Podcast: In FBAR We “Trust” Part 4 – When ”Beneficial Ownership” Without Legal Title Constitutes A Financial Interest And Triggers An #FBAR Requirement


This is the fourth of a series of four posts exploring some of the more difficult and “interesting” areas of (possible) FBAR obligations.The first post explains the FBAR filing obligations of trusts. The second post explains when individuals may have to file an FBAR because of their relationship to a trust. The third post explains how/why one may be required to file an FBAR based on control of an account rather than ownership of the account. This fourth post continues the discussion of when beneficial ownership without legal ownership triggers an FBAR obligation. The four posts are based on Podcasts with US tax lawyer Virginia La Torre Jeker.

Podcast 1: February 23, 2002FBAR Obligations Attaching To A Trust

Podcast 2: March 4, 2022FBAR Obligations Attaching To People Because Of Their Relationship To A Trust

Podcast 3: May 25, 2022Looking For Mr. FBAR – A New Sighting – ”exercised control over and had access to the account”

Podcast 4: September 29, 2022When ”Beneficial Ownership” Constitutes A Financial Interest And Triggers An FBAR Requirement

A necessary condition for the obligation to file an FBAR is that one have a “financial interest” in an account. As the following excerpt from the FBAR instructions makes clear:

There are two ways one may have a “financial interest”. They are:

Deemed financial interest where one is the holder of legal title (signature authority) over an account; and

Financial interest based on the facts and circumstances regardless of who holds the legal title. This is a determination based on the facts.

This is confirmed by reading the following excerpt from the FBAR instructions.

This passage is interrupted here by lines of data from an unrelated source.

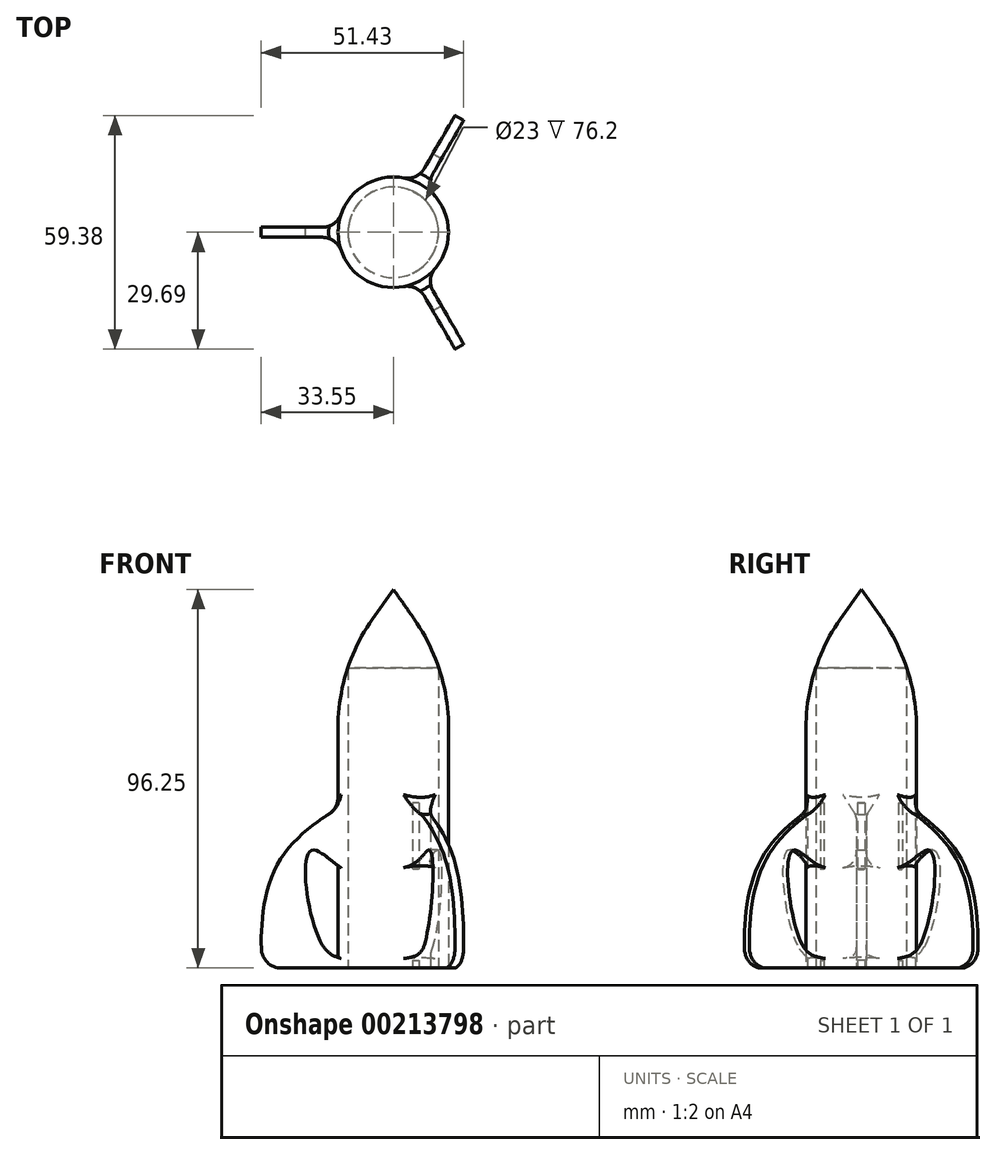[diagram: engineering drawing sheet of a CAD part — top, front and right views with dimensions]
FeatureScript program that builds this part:
annotation { "Feature Type Name" : "Feature", "Feature Type Description" : "" }
export const myFeature = defineFeature(function(context is Context, id is Id, definition is map)
    precondition{}
    {
        {
            var Q0;
            Q0=qCreatedBy(makeId("Top.planeOp"),FACE);
            var sketch = newSketch(context, id + "F0", { "sketchPlane" : qUnion([Q0])});
            skCircle(sketch, "E0", {"center": v(0, 0) * mm, "radius": 11.5 * mm});
            skCircle(sketch, "E1", {"center": v(0, 0) * mm, "radius": 14.04 * mm});
            skSolve(sketch);
        }
        {
            var Q0;
            Q0=makeQuery(id+"F0.imprint","IMPRINT",FACE,{"disambiguationData":[TD([[makeQuery(id+"F0.imprint","IMPRINT",EDGE,{"derivedFrom":sQuery(id+"F0.wireOp",EDGE,"E0")}),-1.0]])]});
            extrude(context, id + "F1", {"entities" : qUnion([Q0]), "depth" : 76.2 * mm});
        }
        {
            var Q0;
            Q0=qCreatedBy(makeId("Top.planeOp"),FACE);
            cPlane(context, id + "F2", {"entities" : qUnion([Q0]), "cplaneType" : CPlaneType.OFFSET, "offset" : 76.2 * mm, "width" : 152.4 * mm, "height" : 152.4 * mm});
        }
        {
            var Q0;
            Q0=qCreatedBy(id+"F2.planeOp",FACE);
            var sketch = newSketch(context, id + "F3", { "sketchPlane" : qUnion([Q0])});
            skCircle(sketch, "E2.0", {"center": v(0, 0) * mm, "radius": 14.04 * mm});
            skSolve(sketch);
        }
        {
            var Q0;
            Q0 = qSketchRegion(id + "F3", true);
            extrude(context, id + "F4", {"entities" : qUnion([Q0]), "operationType" : NewBodyOperationType.ADD, "depth" : 25.4 * mm, "hasDraft" : true, "draftAngle" : 35 * degree, "draftPullDirection" : true});
        }
        {
            var Q0;
            Q0=makeQuery(id+"F4.opExtrude","SWEPT_FACE",FACE,{"disambiguationData":[OSD([sQuery(id+"F3.wireOp",EDGE,"E2.0")])]});
            fillet(context, id + "F5", {"entities" : qUnion([Q0]), "radius" : 48.26 * mm, "tangentPropagation" : true, "allowEdgeOverflow" : false});
        }
        {
            var Q0;
            Q0=qCreatedBy(makeId("Front.planeOp"),FACE);
            var sketch = newSketch(context, id + "F6", { "sketchPlane" : qUnion([Q0])});
            skFitSpline(sketch, "E3", {"points": [v(-11.46, 41.94) * mm, v(-29.4, 26.34) * mm, v(-33.2, 0) * mm], "startDerivative": vector(-21.33, -11.42) * mm, "endDerivative": vector(2.93, -26.57) * mm});
            skLineSegment(sketch, "E4", {"start": v(-11.46, 41.94) * mm, "end": v(-11.46, 25.14) * mm});
            skFitSpline(sketch, "E5", {"points": [v(-11.46, 25.14) * mm, v(-20.59, 29.95) * mm, v(-18, 5.87) * mm, v(-11.46, 1.95) * mm], "startDerivative": vector(-19.43, -9.54) * mm, "endDerivative": vector(23.3, -8.7) * mm});
            skLineSegment(sketch, "E6", {"start": v(-11.46, 0) * mm, "end": v(-11.46, 1.95) * mm});
            skLineSegment(sketch, "E7", {"start": v(-33.2, 0) * mm, "end": v(-11.46, 0) * mm});
            skSolve(sketch);
        }
        {
            var Q0;
            Q0=makeQuery(id+"F6.imprint","IMPRINT",FACE,{"disambiguationData":[TD([[makeQuery(id+"F6.imprint","IMPRINT",EDGE,{"derivedFrom":sQuery(id+"F6.wireOp",EDGE,"E3")}),1.0]])]});
            extrude(context, id + "F7", {"entities" : qUnion([Q0]), "oppositeDirection" : true, "depth" : 1.27 * mm, "hasSecondDirection" : true, "secondDirectionOppositeDirection" : false, "secondDirectionDepth" : 1.27 * mm});
        }
        {
            var Q0;
            Q0=makeQuery(id+"F7.opExtrude","SWEPT_BODY",BODY,{"disambiguationData":[OSD([sQuery(id+"F6.wireOp",EDGE,"E3"),sQuery(id+"F6.wireOp",EDGE,"E4"),sQuery(id+"F6.wireOp",EDGE,"E5"),sQuery(id+"F6.wireOp",EDGE,"E6"),sQuery(id+"F6.wireOp",EDGE,"E7")])]});
            var Q1;
            Q1=makeQuery(id+"F1.opExtrude","CAP_EDGE",EDGE,{"disambiguationData":[OSD([sQuery(id+"F0.wireOp",EDGE,"E0")])],"isStart":true});
            circularPattern(context, id + "F8", {"entities" : qUnion([Q0]), "axis" : qUnion([Q1]), "angle" : 360 * degree, "instanceCount" : 3, "equalSpace" : true});
        }
        {
            var Q0;
            Q0=makeQuery(id+"F7.opExtrude","SWEPT_BODY",BODY,{"disambiguationData":[OSD([sQuery(id+"F6.wireOp",EDGE,"E3"),sQuery(id+"F6.wireOp",EDGE,"E4"),sQuery(id+"F6.wireOp",EDGE,"E5"),sQuery(id+"F6.wireOp",EDGE,"E6"),sQuery(id+"F6.wireOp",EDGE,"E7")])]});
            var Q1;
            Q1=makeQuery(id+"F8.opPattern","COPY",BODY,{"derivedFrom":makeQuery(id+"F7.opExtrude","SWEPT_BODY",BODY,{"disambiguationData":[OSD([sQuery(id+"F6.wireOp",EDGE,"E3"),sQuery(id+"F6.wireOp",EDGE,"E4"),sQuery(id+"F6.wireOp",EDGE,"E5"),sQuery(id+"F6.wireOp",EDGE,"E6"),sQuery(id+"F6.wireOp",EDGE,"E7")])]}),"instanceName":"1"});
            var Q2;
            Q2=makeQuery(id+"F1.opExtrude","SWEPT_BODY",BODY,{"disambiguationData":[OSD([sQuery(id+"F0.wireOp",EDGE,"E0"),sQuery(id+"F0.wireOp",EDGE,"E1")])]});
            var Q3;
            Q3=makeQuery(id+"F8.opPattern","COPY",BODY,{"derivedFrom":makeQuery(id+"F7.opExtrude","SWEPT_BODY",BODY,{"disambiguationData":[OSD([sQuery(id+"F6.wireOp",EDGE,"E3"),sQuery(id+"F6.wireOp",EDGE,"E4"),sQuery(id+"F6.wireOp",EDGE,"E5"),sQuery(id+"F6.wireOp",EDGE,"E6"),sQuery(id+"F6.wireOp",EDGE,"E7")])]}),"instanceName":"2"});
            booleanBodies(context, id + "F9", {"operationType" : BooleanOperationType.UNION, "tools" : qUnion([Q0, Q1, Q2, Q3])});
        }
        {
            var Q0;
            Q0=makeQuery(id+"F9.opBoolean","INTERSECT",EDGE,{"disambiguationData":[OD(1.0)],"derivedFrom":[makeQuery(id+"F1.opExtrude","SWEPT_FACE",FACE,{"disambiguationData":[OSD([sQuery(id+"F0.wireOp",EDGE,"E1")])]}),makeQuery(id+"F8.opPattern","COPY",FACE,{"derivedFrom":makeQuery(id+"F7.opExtrude","CAP_FACE",FACE,{"disambiguationData":[OSD([sQuery(id+"F6.wireOp",EDGE,"E3"),sQuery(id+"F6.wireOp",EDGE,"E4"),sQuery(id+"F6.wireOp",EDGE,"E5"),sQuery(id+"F6.wireOp",EDGE,"E6"),sQuery(id+"F6.wireOp",EDGE,"E7")])],"isStart":true}),"instanceName":"1"})]});
            var Q1;
            Q1=makeQuery(id+"F9.opBoolean","INTERSECT",EDGE,{"disambiguationData":[OD(0.0)],"derivedFrom":[makeQuery(id+"F1.opExtrude","SWEPT_FACE",FACE,{"disambiguationData":[OSD([sQuery(id+"F0.wireOp",EDGE,"E1")])]}),makeQuery(id+"F8.opPattern","COPY",FACE,{"derivedFrom":makeQuery(id+"F7.opExtrude","CAP_FACE",FACE,{"disambiguationData":[OSD([sQuery(id+"F6.wireOp",EDGE,"E3"),sQuery(id+"F6.wireOp",EDGE,"E4"),sQuery(id+"F6.wireOp",EDGE,"E5"),sQuery(id+"F6.wireOp",EDGE,"E6"),sQuery(id+"F6.wireOp",EDGE,"E7")])],"isStart":true}),"instanceName":"1"})]});
            var Q2;
            Q2=makeQuery(id+"F9.opBoolean","INTERSECT",EDGE,{"disambiguationData":[OD(1.0)],"derivedFrom":[makeQuery(id+"F1.opExtrude","SWEPT_FACE",FACE,{"disambiguationData":[OSD([sQuery(id+"F0.wireOp",EDGE,"E1")])]}),makeQuery(id+"F8.opPattern","COPY",FACE,{"derivedFrom":makeQuery(id+"F7.opExtrude","CAP_FACE",FACE,{"disambiguationData":[OSD([sQuery(id+"F6.wireOp",EDGE,"E3"),sQuery(id+"F6.wireOp",EDGE,"E4"),sQuery(id+"F6.wireOp",EDGE,"E5"),sQuery(id+"F6.wireOp",EDGE,"E6"),sQuery(id+"F6.wireOp",EDGE,"E7")])],"isStart":false}),"instanceName":"2"})]});
            var Q3;
            Q3=makeQuery(id+"F9.opBoolean","INTERSECT",EDGE,{"disambiguationData":[OD(0.0)],"derivedFrom":[makeQuery(id+"F1.opExtrude","SWEPT_FACE",FACE,{"disambiguationData":[OSD([sQuery(id+"F0.wireOp",EDGE,"E1")])]}),makeQuery(id+"F8.opPattern","COPY",FACE,{"derivedFrom":makeQuery(id+"F7.opExtrude","CAP_FACE",FACE,{"disambiguationData":[OSD([sQuery(id+"F6.wireOp",EDGE,"E3"),sQuery(id+"F6.wireOp",EDGE,"E4"),sQuery(id+"F6.wireOp",EDGE,"E5"),sQuery(id+"F6.wireOp",EDGE,"E6"),sQuery(id+"F6.wireOp",EDGE,"E7")])],"isStart":false}),"instanceName":"2"})]});
            var Q4;
            Q4=makeQuery(id+"F9.opBoolean","INTERSECT",EDGE,{"disambiguationData":[OD(1.0)],"derivedFrom":[makeQuery(id+"F1.opExtrude","SWEPT_FACE",FACE,{"disambiguationData":[OSD([sQuery(id+"F0.wireOp",EDGE,"E1")])]}),makeQuery(id+"F8.opPattern","COPY",FACE,{"derivedFrom":makeQuery(id+"F7.opExtrude","CAP_FACE",FACE,{"disambiguationData":[OSD([sQuery(id+"F6.wireOp",EDGE,"E3"),sQuery(id+"F6.wireOp",EDGE,"E4"),sQuery(id+"F6.wireOp",EDGE,"E5"),sQuery(id+"F6.wireOp",EDGE,"E6"),sQuery(id+"F6.wireOp",EDGE,"E7")])],"isStart":false}),"instanceName":"1"})]});
            var Q5;
            Q5=makeQuery(id+"F9.opBoolean","INTERSECT",EDGE,{"disambiguationData":[OD(0.0)],"derivedFrom":[makeQuery(id+"F1.opExtrude","SWEPT_FACE",FACE,{"disambiguationData":[OSD([sQuery(id+"F0.wireOp",EDGE,"E1")])]}),makeQuery(id+"F8.opPattern","COPY",FACE,{"derivedFrom":makeQuery(id+"F7.opExtrude","CAP_FACE",FACE,{"disambiguationData":[OSD([sQuery(id+"F6.wireOp",EDGE,"E3"),sQuery(id+"F6.wireOp",EDGE,"E4"),sQuery(id+"F6.wireOp",EDGE,"E5"),sQuery(id+"F6.wireOp",EDGE,"E6"),sQuery(id+"F6.wireOp",EDGE,"E7")])],"isStart":false}),"instanceName":"1"})]});
            var Q6;
            Q6=makeQuery(id+"F9.opBoolean","INTERSECT",EDGE,{"disambiguationData":[OD(1.0)],"derivedFrom":[makeQuery(id+"F1.opExtrude","SWEPT_FACE",FACE,{"disambiguationData":[OSD([sQuery(id+"F0.wireOp",EDGE,"E1")])]}),makeQuery(id+"F8.opPattern","COPY",FACE,{"derivedFrom":makeQuery(id+"F7.opExtrude","CAP_FACE",FACE,{"disambiguationData":[OSD([sQuery(id+"F6.wireOp",EDGE,"E3"),sQuery(id+"F6.wireOp",EDGE,"E4"),sQuery(id+"F6.wireOp",EDGE,"E5"),sQuery(id+"F6.wireOp",EDGE,"E6"),sQuery(id+"F6.wireOp",EDGE,"E7")])],"isStart":true}),"instanceName":"2"})]});
            var Q7;
            Q7=makeQuery(id+"F9.opBoolean","INTERSECT",EDGE,{"disambiguationData":[OD(0.0)],"derivedFrom":[makeQuery(id+"F1.opExtrude","SWEPT_FACE",FACE,{"disambiguationData":[OSD([sQuery(id+"F0.wireOp",EDGE,"E1")])]}),makeQuery(id+"F8.opPattern","COPY",FACE,{"derivedFrom":makeQuery(id+"F7.opExtrude","CAP_FACE",FACE,{"disambiguationData":[OSD([sQuery(id+"F6.wireOp",EDGE,"E3"),sQuery(id+"F6.wireOp",EDGE,"E4"),sQuery(id+"F6.wireOp",EDGE,"E5"),sQuery(id+"F6.wireOp",EDGE,"E6"),sQuery(id+"F6.wireOp",EDGE,"E7")])],"isStart":true}),"instanceName":"2"})]});
            var Q8;
            Q8=makeQuery(id+"F9.opBoolean","INTERSECT",EDGE,{"disambiguationData":[OD(1.0)],"derivedFrom":[makeQuery(id+"F1.opExtrude","SWEPT_FACE",FACE,{"disambiguationData":[OSD([sQuery(id+"F0.wireOp",EDGE,"E1")])]}),makeQuery(id+"F7.opExtrude","CAP_FACE",FACE,{"disambiguationData":[OSD([sQuery(id+"F6.wireOp",EDGE,"E3"),sQuery(id+"F6.wireOp",EDGE,"E4"),sQuery(id+"F6.wireOp",EDGE,"E5"),sQuery(id+"F6.wireOp",EDGE,"E6"),sQuery(id+"F6.wireOp",EDGE,"E7")])],"isStart":false})]});
            var Q9;
            Q9=makeQuery(id+"F9.opBoolean","INTERSECT",EDGE,{"disambiguationData":[OD(0.0)],"derivedFrom":[makeQuery(id+"F1.opExtrude","SWEPT_FACE",FACE,{"disambiguationData":[OSD([sQuery(id+"F0.wireOp",EDGE,"E1")])]}),makeQuery(id+"F7.opExtrude","CAP_FACE",FACE,{"disambiguationData":[OSD([sQuery(id+"F6.wireOp",EDGE,"E3"),sQuery(id+"F6.wireOp",EDGE,"E4"),sQuery(id+"F6.wireOp",EDGE,"E5"),sQuery(id+"F6.wireOp",EDGE,"E6"),sQuery(id+"F6.wireOp",EDGE,"E7")])],"isStart":false})]});
            var Q10;
            Q10=makeQuery(id+"F9.opBoolean","INTERSECT",EDGE,{"disambiguationData":[OD(1.0)],"derivedFrom":[makeQuery(id+"F1.opExtrude","SWEPT_FACE",FACE,{"disambiguationData":[OSD([sQuery(id+"F0.wireOp",EDGE,"E1")])]}),makeQuery(id+"F7.opExtrude","CAP_FACE",FACE,{"disambiguationData":[OSD([sQuery(id+"F6.wireOp",EDGE,"E3"),sQuery(id+"F6.wireOp",EDGE,"E4"),sQuery(id+"F6.wireOp",EDGE,"E5"),sQuery(id+"F6.wireOp",EDGE,"E6"),sQuery(id+"F6.wireOp",EDGE,"E7")])],"isStart":true})]});
            var Q11;
            Q11=makeQuery(id+"F9.opBoolean","INTERSECT",EDGE,{"disambiguationData":[OD(0.0)],"derivedFrom":[makeQuery(id+"F1.opExtrude","SWEPT_FACE",FACE,{"disambiguationData":[OSD([sQuery(id+"F0.wireOp",EDGE,"E1")])]}),makeQuery(id+"F7.opExtrude","CAP_FACE",FACE,{"disambiguationData":[OSD([sQuery(id+"F6.wireOp",EDGE,"E3"),sQuery(id+"F6.wireOp",EDGE,"E4"),sQuery(id+"F6.wireOp",EDGE,"E5"),sQuery(id+"F6.wireOp",EDGE,"E6"),sQuery(id+"F6.wireOp",EDGE,"E7")])],"isStart":true})]});
            fillet(context, id + "F10", {"entities" : qUnion([Q0, Q1, Q2, Q3, Q4, Q5, Q6, Q7, Q8, Q9, Q10, Q11]), "radius" : 5.08 * mm, "tangentPropagation" : true, "allowEdgeOverflow" : false});
        }
        {
            var Q0;
            Q0=makeQuery(id+"F9.opBoolean","INTERSECT",EDGE,{"derivedFrom":[makeQuery(id+"F1.opExtrude","SWEPT_FACE",FACE,{"disambiguationData":[OSD([sQuery(id+"F0.wireOp",EDGE,"E1")])]}),makeQuery(id+"F7.opExtrude","SWEPT_FACE",FACE,{"disambiguationData":[OSD([sQuery(id+"F6.wireOp",EDGE,"E3")])]})]});
            var Q1;
            Q1=makeQuery(id+"F9.opBoolean","INTERSECT",EDGE,{"derivedFrom":[makeQuery(id+"F1.opExtrude","SWEPT_FACE",FACE,{"disambiguationData":[OSD([sQuery(id+"F0.wireOp",EDGE,"E1")])]}),makeQuery(id+"F8.opPattern","COPY",FACE,{"derivedFrom":makeQuery(id+"F7.opExtrude","SWEPT_FACE",FACE,{"disambiguationData":[OSD([sQuery(id+"F6.wireOp",EDGE,"E3")])]}),"instanceName":"1"})]});
            var Q2;
            Q2=makeQuery(id+"F9.opBoolean","INTERSECT",EDGE,{"derivedFrom":[makeQuery(id+"F1.opExtrude","SWEPT_FACE",FACE,{"disambiguationData":[OSD([sQuery(id+"F0.wireOp",EDGE,"E1")])]}),makeQuery(id+"F8.opPattern","COPY",FACE,{"derivedFrom":makeQuery(id+"F7.opExtrude","SWEPT_FACE",FACE,{"disambiguationData":[OSD([sQuery(id+"F6.wireOp",EDGE,"E3")])]}),"instanceName":"2"})]});
            fillet(context, id + "F11", {"entities" : qUnion([Q0, Q1, Q2]), "radius" : 5.08 * mm, "tangentPropagation" : true, "allowEdgeOverflow" : false});
        }
        {
            var Q0;
            Q0=makeQuery(id+"F7.opExtrude","SWEPT_EDGE",EDGE,{"disambiguationData":[OSD([sQuery(id+"F6.wireOp",EDGE,"E3"),sQuery(id+"F6.wireOp",EDGE,"E7")])]});
            var Q1;
            Q1=makeQuery(id+"F8.opPattern","COPY",EDGE,{"derivedFrom":makeQuery(id+"F7.opExtrude","SWEPT_EDGE",EDGE,{"disambiguationData":[OSD([sQuery(id+"F6.wireOp",EDGE,"E3"),sQuery(id+"F6.wireOp",EDGE,"E7")])]}),"instanceName":"2"});
            var Q2;
            Q2=makeQuery(id+"F8.opPattern","COPY",EDGE,{"derivedFrom":makeQuery(id+"F7.opExtrude","SWEPT_EDGE",EDGE,{"disambiguationData":[OSD([sQuery(id+"F6.wireOp",EDGE,"E3"),sQuery(id+"F6.wireOp",EDGE,"E7")])]}),"instanceName":"1"});
            fillet(context, id + "F12", {"entities" : qUnion([Q0, Q1, Q2]), "radius" : 5.08 * mm, "tangentPropagation" : true, "allowEdgeOverflow" : false});
        }
    });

FBAR Line Item Filing Instructions

Part A – What Is A Financial Interest? What The The FBAR Instructions Say

Financial Interest. A United States person has a financial interest in a foreign financial account for which:

1. the United States person is the owner of record or holder of legal title, regardless of whether the account is maintained for the benefit of the United States person or for the benefit of another person; or

2. the owner of record or holder of legal title is one of the following:

a. An agent, nominee, attorney, or a person acting in some other capacity on behalf of the United States person with respect to the account;

b. A corporation in which the United States person owns directly or indirectly: (i) more than 50 percent of the total value of shares of stock or (ii) more than 50 percent of the voting power of all shares of stock;
c. A partnership in which the United States person owns directly or indirectly: (i) an interest in more than 50 percent of the partnership’s profits (e.g., distributive share of partnership income taking into account any special allocation agreement) or (ii) an interest in more than 50 percent of the partnership capital;
d. A trust of which the United States person: (i) is the trust grantor and (ii) has an ownership interest in the trust for United States federal tax purposes. See 26 U.S.C. sections 671-679 to determine if a grantor has an ownership interest in a
e. A trust in which the United States person has a greater than 50 percent present beneficial interest in the assets or income of the trust for the calendar year; or or interest in profits.

Part B – Acting On Behalf Of The United States Person With Respect To The Account – A Question Of Fact

On August 10, 2022 a US District Court issued a ruling on the ongoing Katholos FBAR saga.


Of particular interest is the following paragraph:

“Here, it is undisputed that Katholos was a beneficial owner of the Storchen Finance Account. In general, a “beneficial owner” is “[o]ne recognized in equity as the owner of something because use and title belong to that person, even though legal title may belong to someone else; esp., one for whom property is held in trust.-Also terms equitable owners Owner, Black’s Law Dictionary (11th ed. 2019). Though Katholos denies that her status as a beneficial owner is “tantamount to having a ‘financial interest’ in the account that may give rise to the FBAR reporting requirements,” Dkt. 98-1, ¶ 25, the Court concludes that, as a beneficial owner, Katholos had an equitable claim or right to the Storchen Finance Account- even if she did not have legal title. And because “interest” includes equitable rights to property, Katholos’s arguments regarding legal title, who funded the account, and direct interest are not dispositive. See Continental Cas. Co. v. Bowen, No. 2:09-cv-00810-TC, 2011 WL 222340, *4 (D. Utah Jan. 21, 2011) (“Although an ownership interest in an entity would certainly be considered a financial interest in that entity, ownership is not necessary to have a financial interest.”). Thus, based on her status as a beneficial owner, the Court concludes that Katholos had a financial interest in the Storchen Finance Account.”

Bottom Line: The Katholos decision reinforces the principle that one can’t avoid the FBAR filing requirement by keeping your name off the account.